Polacy w systemie KO: bratobójczy pojedynek i trudne losowanie
Największe emocje budzi wewnętrzny pojedynek Macieja Kota z Pawłem Wąskiem. To para bez wyraźnego faworyta – obaj prezentują zbliżony poziom, a o awansie mogą zadecydować detale na progu i warunki wietrzne.
Piotr Żyła zmierzy się z Arttim Aigro, natomiast Kacper Tomasiak trafił na Niko Kytösaho. W obu przypadkach Polacy uchodzą za faworytów, choć system KO nie pozostawia marginesu błędu.
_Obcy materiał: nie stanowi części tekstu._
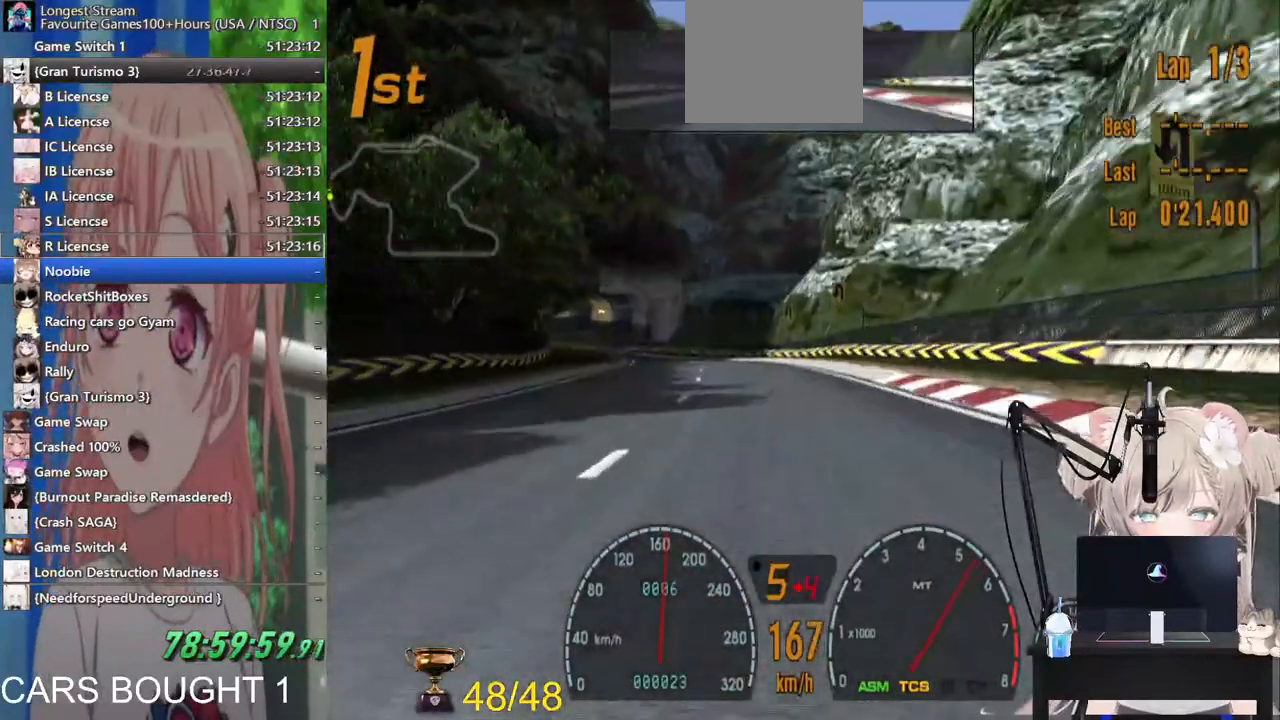
{"buttons": ["R2"], "left_stick": "left", "right_stick": "center", "events": []}
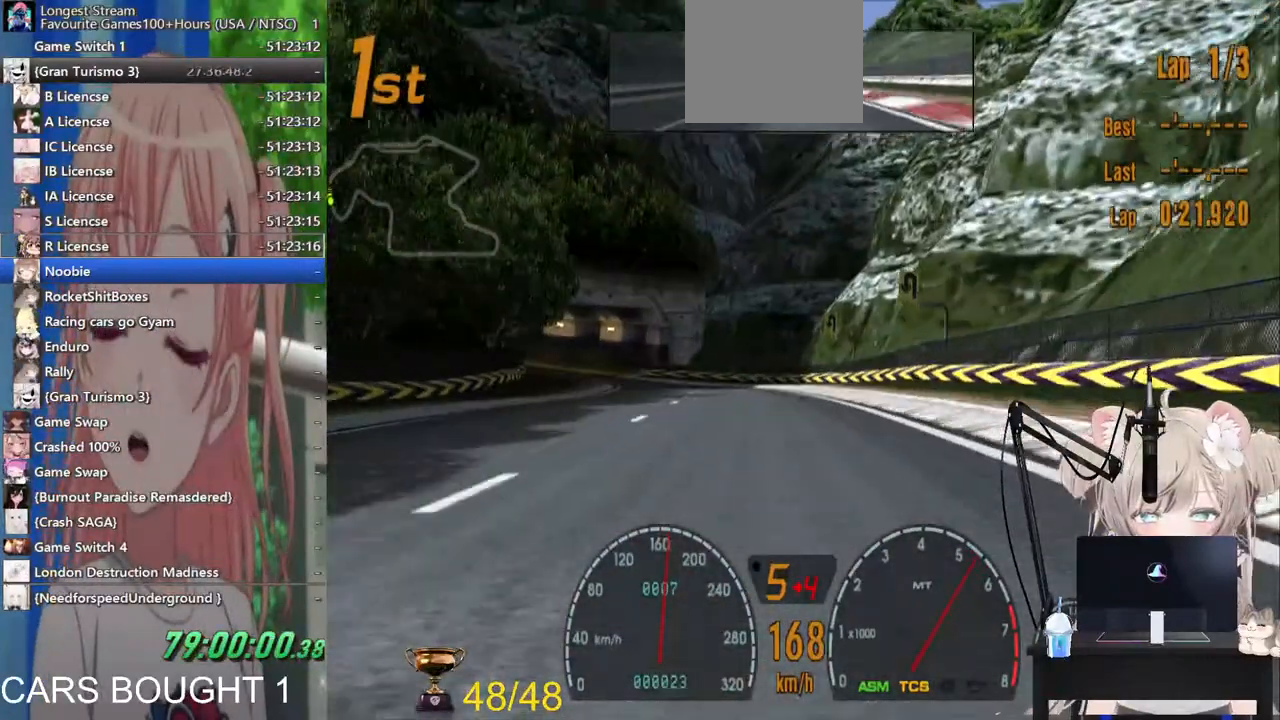
{"buttons": ["R2"], "left_stick": "left", "right_stick": "center", "events": []}
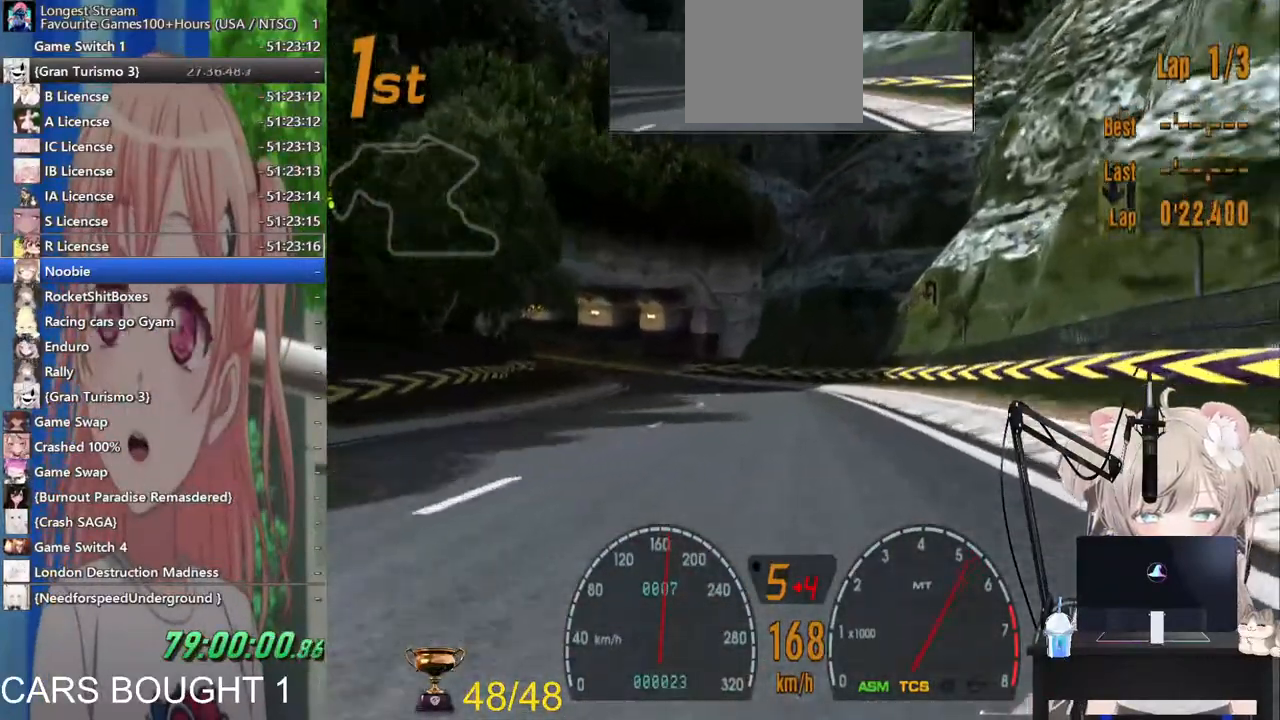
{"buttons": ["SQUARE"], "left_stick": "left", "right_stick": "center", "events": [[67, "R2", "up"], [417, "SQUARE", "down"]]}
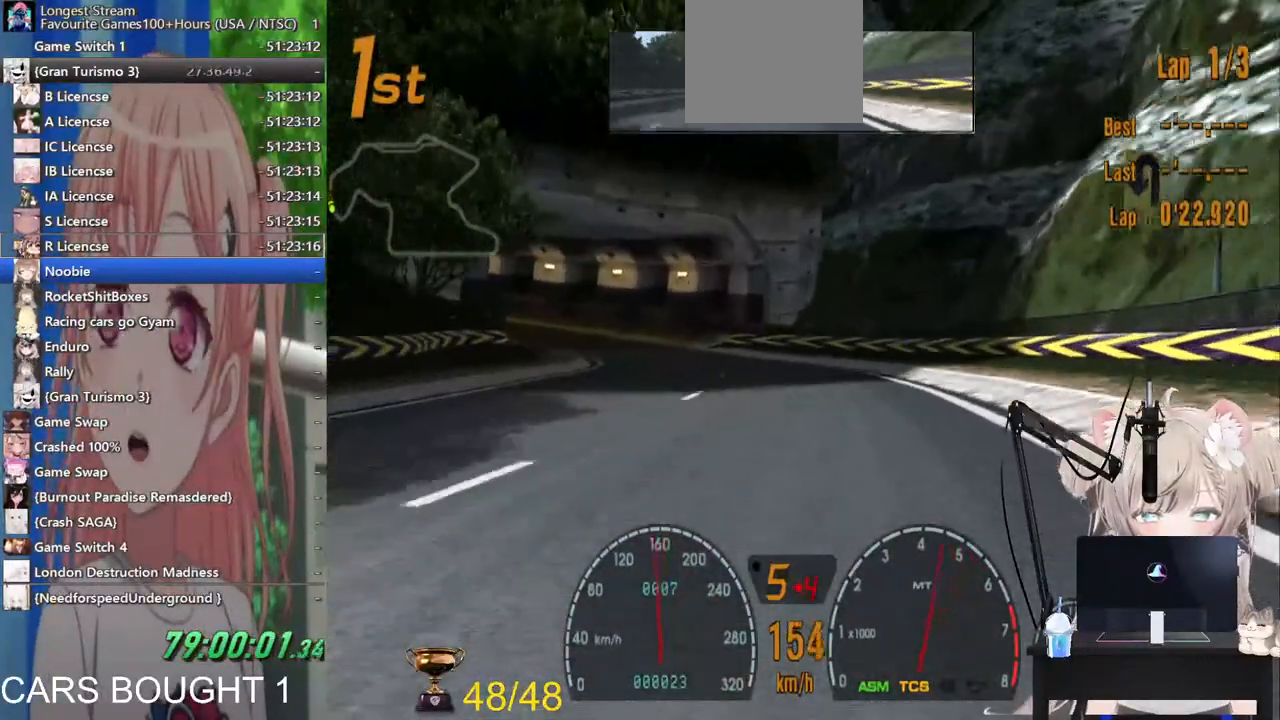
{"buttons": [], "left_stick": "left", "right_stick": "center", "events": [[83, "SQUARE", "up"]]}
Kamil Stoch stanie naprzeciw Tomofumiego Naito – zawodnika nieobliczalnego, zdolnego zarówno do bardzo dobrego skoku, jak i poważnego błędu. To jedna z tych par, w których wszystko może się wydarzyć.
W optymistycznym wariancie Polska może wprowadzić do serii finałowej czterech, a nawet pięciu zawodników. W pesymistycznym – minimum dwóch pozostanie w konkursie.
Najciekawsze pary konkursowe w Oberstdorfie
Wśród pozostałych par uwagę przyciągają:
• Robin Pedersen – Pius Paschke
• Ren Nikaido – Kristoffer Eriksen Sundal
• Stefan Kraft – Jason Colby
• Valentin Foubert – Johann André Forfang
Jeszcze kilka dni temu Foubert uchodziłby za faworyta, dziś jego pojedynek z Forfangiem nie jest już tak jednoznaczny.
Bratobójcze starcia u Niemców i pewniacy wśród faworytów
Niemieccy kibice również zobaczą bratobójczy pojedynek – Andreas Wellinger zmierzy się z Felixem Hoffmannem, który po kwalifikacjach wydaje się być w lepszej dyspozycji.
Ryoyu Kobayashi będzie faworytem w starciu z Constantinem Schmidem. Jan Hörl powinien poradzić sobie z Luką Rotem, a Philipp Raimund stoczy interesującą walkę z Junshiro Kobayashim.